Sądząc po tym, można by uznać, że francuska kadra oficerska, to dyletanci i amatorzy. To jednak byłby bardzo naiwny osąd. Wszak Francja miała swoją aferę Dreyfusa. Wygląda więc na to, że w 1939 i 1940 roku tych Dreyfusów było więcej. Ci wysocy rangą oficerowie nie wykazywali najmniejszej woli walki i przełamanie frontu w Ardenach uznali za katastrofę a nawet klęskę. A przecież to marszałek Foch mówił, że ofensywa po jakimś czasie się skończy. Po pięciu lub sześciu dniach muszą się zatrzymać, aby uzupełnić zaopatrzenie i wtedy następuje okazja do kontrataku. Trudno sobie wyobrazić, by ci oficerowie o tym nie wiedzieli.

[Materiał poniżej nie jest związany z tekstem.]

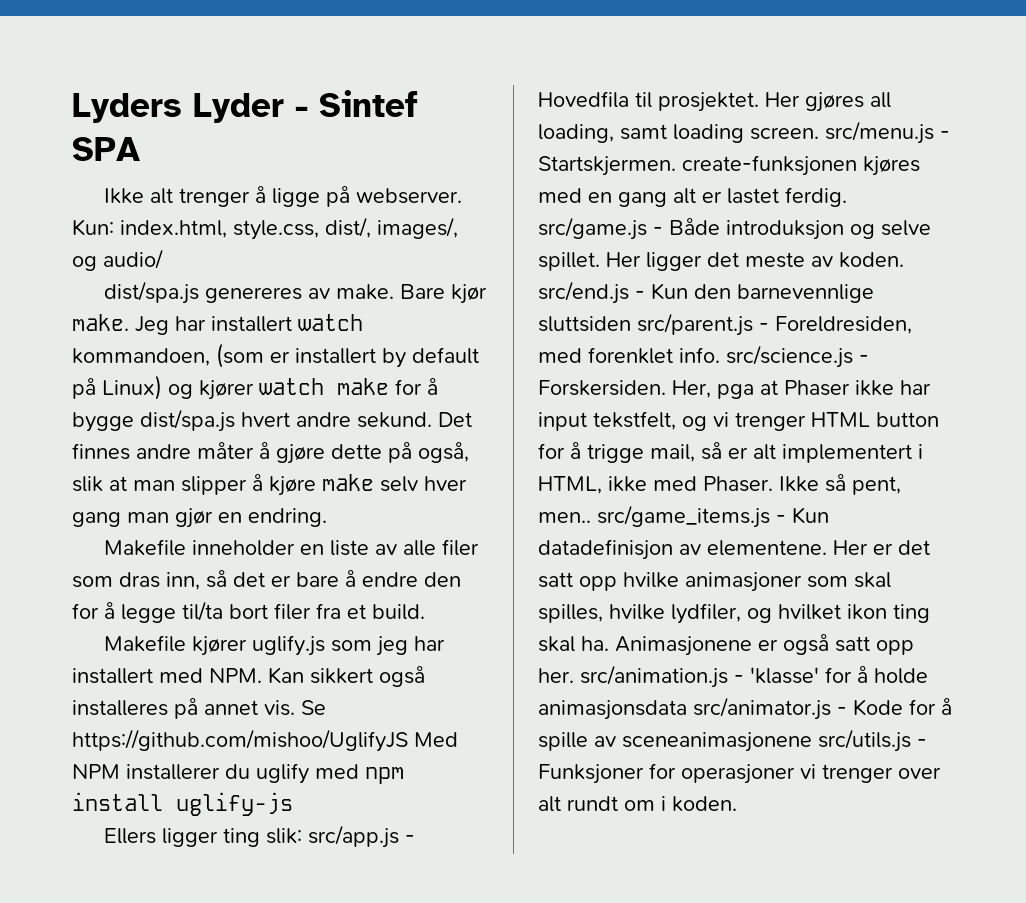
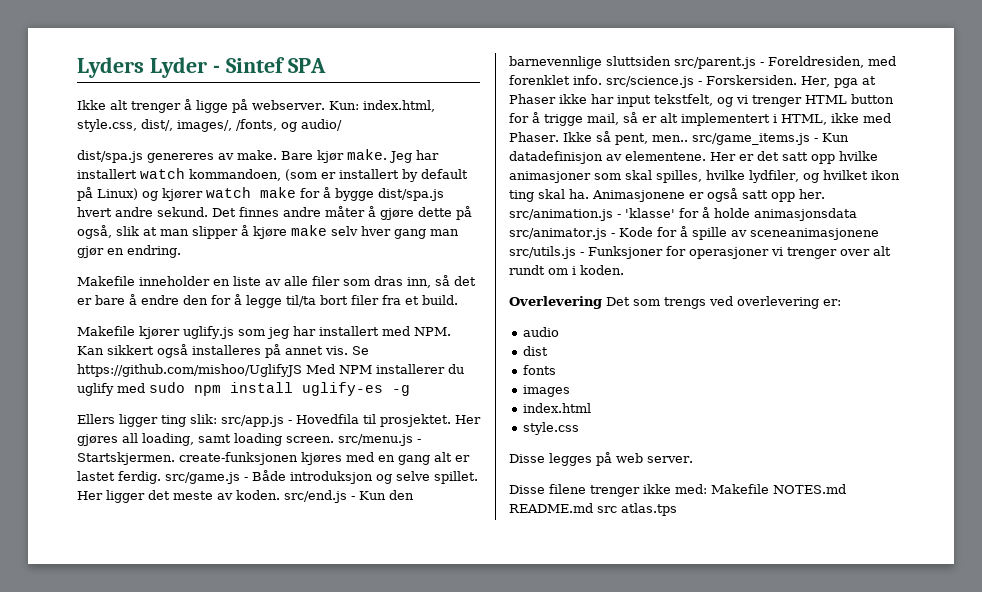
(458, 228) none -> [236,119,277,131] /fonts,
(359, 771) none -> [149,382,185,393] sudo
[176,792,293,816] uglify-js -> [302,382,410,396] uglify-es -g
(737, 804) none -> [509,296,841,309] [523,327,560,337] [523,346,549,356] [523,365,557,375] [523,385,571,397] [523,403,592,413] [523,422,580,435] [509,452,693,466] [509,484,846,497] [509,503,677,516] // Overlevering Det som trengs ved overlevering er: // audio // dist // fonts // images // index.html // style.css // Disse legges på web server. // Disse filene trenger ikke med: Makefile NOTES.md README.md src atlas.tps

To nie pierwszy raz, gdy linia frontu w pewnym miejscu zostaje pozbawiona odwodów strategicznych. Musiał również o tym wiedzieć generał Weygand. W blogu „Wojna 1920 roku”:
„W dniu 4 lipca 1920 roku północny front polski znajdował się w takiej pozycji:
Na odcinku od Dźwiny do górnej Berezyny stała 1-sza armia generała Zegadłowicza. Odcinek średniej Berezyny zajmowała armia generała Szeptyckiego. Odcinek od Ptycza do Prypeci – Grupa Poleska płk. Sikorskiego. Wojska te były rozciągnięte w cienką linię osłonową. Dywizje zajmowały po kilkadziesiąt kilometrów w linii prostej, bez odwodów, rezerw, i w żadnym punkcie nie były zdolne do stawienia oporu większym siłom, ani tym bardziej do przeciwnatarcia. Na to niebezpieczeństwo próbowali wielokrotnie zwracać uwagę naczelnego dowództwa zarówno wojskowi jak i wpływowe w państwie osoby cywilne. Nie odniosło to jednak skutku, gdyż Piłsudski nie znosił, by ktokolwiek wtrącał się do jego decyzji. Takie ugrupowanie wojsk utrzymywano w dalszym ciągu, pomimo niekorzystnej sytuacji po klęsce Denikina, pomimo niepokojących informacji, że sowiecka koncentracja na północy nadal trwa.
O świcie 4 lipca, Tuchaczewski, dowódca północno-zachodniego frontu, rzucił na cienki polski kordon 4 armie i jedną samodzielną grupę wojsk. Po stronie polskiej były dwie armie i Grupa Poleska. Już po paru godzinach front polski zostaje przełamany jednocześnie w kilku miejscach. Było to możliwe poprzez koncentrację na poszczególnych odcinkach grup uderzeniowych. Wojska polskie zaskoczone tak gwałtownym uderzeniem, nie rozporządzając rezerwami, nie były w stanie wykonać kontrmanewru – rozpoczęły odwrót na całej linii. Miejscami odwrót stawał się odwrotem bezładnym, czasem przeobrażał się w ucieczkę. Rozwój sytuacji zwiastował katastrofę.”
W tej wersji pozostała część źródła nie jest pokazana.